__ASSIGNED TASK__
Quote the material word for word, from its first line through the line containing "prema Svome robu ophodim onako kako on o", with both ends included.

(Source data)
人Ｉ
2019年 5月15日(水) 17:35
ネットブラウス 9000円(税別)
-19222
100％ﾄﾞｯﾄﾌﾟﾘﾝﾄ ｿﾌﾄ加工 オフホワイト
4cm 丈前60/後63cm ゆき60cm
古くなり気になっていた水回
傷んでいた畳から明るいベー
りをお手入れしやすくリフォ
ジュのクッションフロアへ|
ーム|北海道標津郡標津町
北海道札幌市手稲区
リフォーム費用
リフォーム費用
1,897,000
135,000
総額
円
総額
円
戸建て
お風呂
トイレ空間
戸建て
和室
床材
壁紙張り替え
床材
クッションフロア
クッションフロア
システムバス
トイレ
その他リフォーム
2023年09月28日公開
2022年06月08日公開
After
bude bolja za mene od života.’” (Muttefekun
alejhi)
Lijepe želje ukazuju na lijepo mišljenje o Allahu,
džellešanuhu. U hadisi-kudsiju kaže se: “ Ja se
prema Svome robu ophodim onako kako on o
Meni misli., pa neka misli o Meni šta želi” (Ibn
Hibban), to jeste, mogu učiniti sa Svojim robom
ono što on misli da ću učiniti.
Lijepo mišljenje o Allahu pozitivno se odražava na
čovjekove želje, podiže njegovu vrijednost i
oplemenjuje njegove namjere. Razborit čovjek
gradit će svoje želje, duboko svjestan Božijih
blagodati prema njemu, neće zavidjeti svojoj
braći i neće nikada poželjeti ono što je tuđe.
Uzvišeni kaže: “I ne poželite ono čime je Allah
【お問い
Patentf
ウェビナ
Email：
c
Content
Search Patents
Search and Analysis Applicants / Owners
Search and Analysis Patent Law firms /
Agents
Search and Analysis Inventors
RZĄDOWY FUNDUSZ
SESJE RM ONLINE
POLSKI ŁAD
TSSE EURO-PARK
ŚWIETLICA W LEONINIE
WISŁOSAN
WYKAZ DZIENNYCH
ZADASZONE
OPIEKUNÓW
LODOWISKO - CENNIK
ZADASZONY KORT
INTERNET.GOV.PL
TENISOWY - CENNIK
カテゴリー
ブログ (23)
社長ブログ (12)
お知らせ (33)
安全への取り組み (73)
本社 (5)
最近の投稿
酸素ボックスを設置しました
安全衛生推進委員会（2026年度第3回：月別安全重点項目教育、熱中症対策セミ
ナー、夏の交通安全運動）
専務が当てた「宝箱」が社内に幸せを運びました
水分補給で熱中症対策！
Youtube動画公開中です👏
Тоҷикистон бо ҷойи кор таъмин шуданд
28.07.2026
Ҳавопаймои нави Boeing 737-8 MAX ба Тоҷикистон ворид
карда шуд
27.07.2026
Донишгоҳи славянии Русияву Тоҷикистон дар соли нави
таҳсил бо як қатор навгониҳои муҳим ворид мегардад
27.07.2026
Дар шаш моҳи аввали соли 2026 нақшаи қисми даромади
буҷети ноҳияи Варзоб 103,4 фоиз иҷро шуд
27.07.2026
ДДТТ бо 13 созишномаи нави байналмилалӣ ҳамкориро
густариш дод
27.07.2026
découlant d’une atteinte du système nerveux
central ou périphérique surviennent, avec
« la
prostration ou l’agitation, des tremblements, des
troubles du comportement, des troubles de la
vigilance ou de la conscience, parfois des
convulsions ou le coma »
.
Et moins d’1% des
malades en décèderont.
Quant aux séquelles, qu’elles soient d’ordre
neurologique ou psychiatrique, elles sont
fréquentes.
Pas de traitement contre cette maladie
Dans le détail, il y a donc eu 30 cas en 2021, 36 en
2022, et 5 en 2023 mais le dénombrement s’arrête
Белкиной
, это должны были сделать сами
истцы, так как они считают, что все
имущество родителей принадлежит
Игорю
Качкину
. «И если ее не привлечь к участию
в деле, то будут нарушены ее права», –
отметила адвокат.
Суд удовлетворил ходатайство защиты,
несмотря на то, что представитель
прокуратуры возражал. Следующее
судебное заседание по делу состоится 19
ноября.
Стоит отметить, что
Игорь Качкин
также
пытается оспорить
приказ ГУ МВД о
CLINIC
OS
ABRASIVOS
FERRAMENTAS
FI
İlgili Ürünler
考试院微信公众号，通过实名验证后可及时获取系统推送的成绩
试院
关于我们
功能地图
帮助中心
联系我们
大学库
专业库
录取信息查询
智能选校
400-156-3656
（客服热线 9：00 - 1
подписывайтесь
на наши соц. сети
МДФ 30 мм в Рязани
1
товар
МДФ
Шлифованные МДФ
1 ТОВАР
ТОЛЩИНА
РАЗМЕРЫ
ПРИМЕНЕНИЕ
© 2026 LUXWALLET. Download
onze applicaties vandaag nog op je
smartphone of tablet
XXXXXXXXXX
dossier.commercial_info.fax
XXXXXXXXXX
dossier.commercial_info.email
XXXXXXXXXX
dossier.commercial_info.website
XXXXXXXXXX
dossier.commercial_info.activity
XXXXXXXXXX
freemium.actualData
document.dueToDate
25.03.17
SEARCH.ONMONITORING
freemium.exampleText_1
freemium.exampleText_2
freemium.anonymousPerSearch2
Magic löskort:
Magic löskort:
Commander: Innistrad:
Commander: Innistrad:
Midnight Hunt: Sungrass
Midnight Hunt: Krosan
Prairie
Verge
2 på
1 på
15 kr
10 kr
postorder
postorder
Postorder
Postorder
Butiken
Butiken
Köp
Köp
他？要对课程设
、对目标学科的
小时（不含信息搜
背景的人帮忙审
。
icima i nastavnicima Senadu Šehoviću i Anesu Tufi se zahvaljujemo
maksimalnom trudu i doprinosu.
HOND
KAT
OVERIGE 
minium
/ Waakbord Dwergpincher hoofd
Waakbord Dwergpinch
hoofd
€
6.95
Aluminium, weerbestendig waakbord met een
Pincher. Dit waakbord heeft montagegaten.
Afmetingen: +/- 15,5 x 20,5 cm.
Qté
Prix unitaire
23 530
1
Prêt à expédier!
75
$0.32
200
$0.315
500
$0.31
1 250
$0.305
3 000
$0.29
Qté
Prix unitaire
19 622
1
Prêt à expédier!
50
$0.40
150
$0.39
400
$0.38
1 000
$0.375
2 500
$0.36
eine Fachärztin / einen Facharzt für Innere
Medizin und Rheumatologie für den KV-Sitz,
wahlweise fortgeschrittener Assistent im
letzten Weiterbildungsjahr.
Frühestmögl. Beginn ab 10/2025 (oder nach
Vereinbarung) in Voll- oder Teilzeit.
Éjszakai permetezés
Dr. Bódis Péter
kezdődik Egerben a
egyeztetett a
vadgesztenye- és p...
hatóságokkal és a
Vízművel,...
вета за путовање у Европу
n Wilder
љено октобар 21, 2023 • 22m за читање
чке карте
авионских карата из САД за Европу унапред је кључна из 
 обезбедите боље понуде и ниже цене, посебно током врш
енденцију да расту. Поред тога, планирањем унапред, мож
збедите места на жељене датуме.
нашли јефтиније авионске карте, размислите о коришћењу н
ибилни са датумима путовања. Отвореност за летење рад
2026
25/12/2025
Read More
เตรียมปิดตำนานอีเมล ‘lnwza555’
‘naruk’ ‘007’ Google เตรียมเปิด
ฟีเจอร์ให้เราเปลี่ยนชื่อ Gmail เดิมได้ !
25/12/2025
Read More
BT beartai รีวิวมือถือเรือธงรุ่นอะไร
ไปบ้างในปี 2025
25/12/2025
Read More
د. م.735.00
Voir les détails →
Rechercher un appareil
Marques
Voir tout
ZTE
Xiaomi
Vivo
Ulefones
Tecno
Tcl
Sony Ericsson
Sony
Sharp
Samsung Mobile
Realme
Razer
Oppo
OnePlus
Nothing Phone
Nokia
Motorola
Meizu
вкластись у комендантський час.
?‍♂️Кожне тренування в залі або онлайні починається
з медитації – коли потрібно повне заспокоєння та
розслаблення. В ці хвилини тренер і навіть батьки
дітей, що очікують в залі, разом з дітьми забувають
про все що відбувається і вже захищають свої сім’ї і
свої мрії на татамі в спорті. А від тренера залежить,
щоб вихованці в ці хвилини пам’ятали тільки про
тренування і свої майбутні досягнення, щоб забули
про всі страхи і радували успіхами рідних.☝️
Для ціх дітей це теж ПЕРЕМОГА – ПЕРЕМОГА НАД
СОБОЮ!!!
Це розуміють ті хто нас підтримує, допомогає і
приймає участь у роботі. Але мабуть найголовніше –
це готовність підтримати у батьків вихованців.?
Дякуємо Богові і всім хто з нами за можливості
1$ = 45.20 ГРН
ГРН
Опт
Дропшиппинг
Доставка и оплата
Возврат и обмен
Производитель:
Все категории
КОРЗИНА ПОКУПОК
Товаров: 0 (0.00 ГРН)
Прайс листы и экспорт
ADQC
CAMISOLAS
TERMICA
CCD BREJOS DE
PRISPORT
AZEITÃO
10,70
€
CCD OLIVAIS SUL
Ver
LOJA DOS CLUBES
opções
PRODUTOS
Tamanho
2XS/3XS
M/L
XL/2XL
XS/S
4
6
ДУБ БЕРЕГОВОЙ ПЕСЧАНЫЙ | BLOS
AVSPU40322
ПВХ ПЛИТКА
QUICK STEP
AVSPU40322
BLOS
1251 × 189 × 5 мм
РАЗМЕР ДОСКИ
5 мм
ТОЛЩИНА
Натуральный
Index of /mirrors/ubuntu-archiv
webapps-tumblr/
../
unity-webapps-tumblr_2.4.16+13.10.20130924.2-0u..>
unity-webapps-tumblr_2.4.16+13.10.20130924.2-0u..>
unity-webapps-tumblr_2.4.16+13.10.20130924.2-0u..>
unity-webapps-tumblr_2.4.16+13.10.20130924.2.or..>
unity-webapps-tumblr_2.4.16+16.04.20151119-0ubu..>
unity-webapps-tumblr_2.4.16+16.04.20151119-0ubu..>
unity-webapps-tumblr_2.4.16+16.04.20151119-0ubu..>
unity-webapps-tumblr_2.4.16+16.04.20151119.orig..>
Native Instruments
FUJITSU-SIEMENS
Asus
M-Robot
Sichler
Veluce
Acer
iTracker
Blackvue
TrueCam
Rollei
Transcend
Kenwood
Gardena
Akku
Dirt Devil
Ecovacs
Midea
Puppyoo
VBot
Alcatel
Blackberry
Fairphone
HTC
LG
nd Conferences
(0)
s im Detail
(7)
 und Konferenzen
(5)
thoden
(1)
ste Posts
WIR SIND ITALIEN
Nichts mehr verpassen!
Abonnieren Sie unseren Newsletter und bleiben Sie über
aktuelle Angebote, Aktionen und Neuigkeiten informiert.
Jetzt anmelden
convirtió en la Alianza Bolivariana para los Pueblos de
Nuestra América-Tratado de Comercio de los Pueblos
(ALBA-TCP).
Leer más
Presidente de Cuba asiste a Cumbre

__RESPONSE BELOW__
人Ｉ
2019年 5月15日(水) 17:35
ネットブラウス 9000円(税別)
-19222
100％ﾄﾞｯﾄﾌﾟﾘﾝﾄ ｿﾌﾄ加工 オフホワイト
4cm 丈前60/後63cm ゆき60cm
古くなり気になっていた水回
傷んでいた畳から明るいベー
りをお手入れしやすくリフォ
ジュのクッションフロアへ|
ーム|北海道標津郡標津町
北海道札幌市手稲区
リフォーム費用
リフォーム費用
1,897,000
135,000
総額
円
総額
円
戸建て
お風呂
トイレ空間
戸建て
和室
床材
壁紙張り替え
床材
クッションフロア
クッションフロア
システムバス
トイレ
その他リフォーム
2023年09月28日公開
2022年06月08日公開
After
bude bolja za mene od života.’” (Muttefekun
alejhi)
Lijepe želje ukazuju na lijepo mišljenje o Allahu,
džellešanuhu. U hadisi-kudsiju kaže se: “ Ja se
prema Svome robu ophodim onako kako on o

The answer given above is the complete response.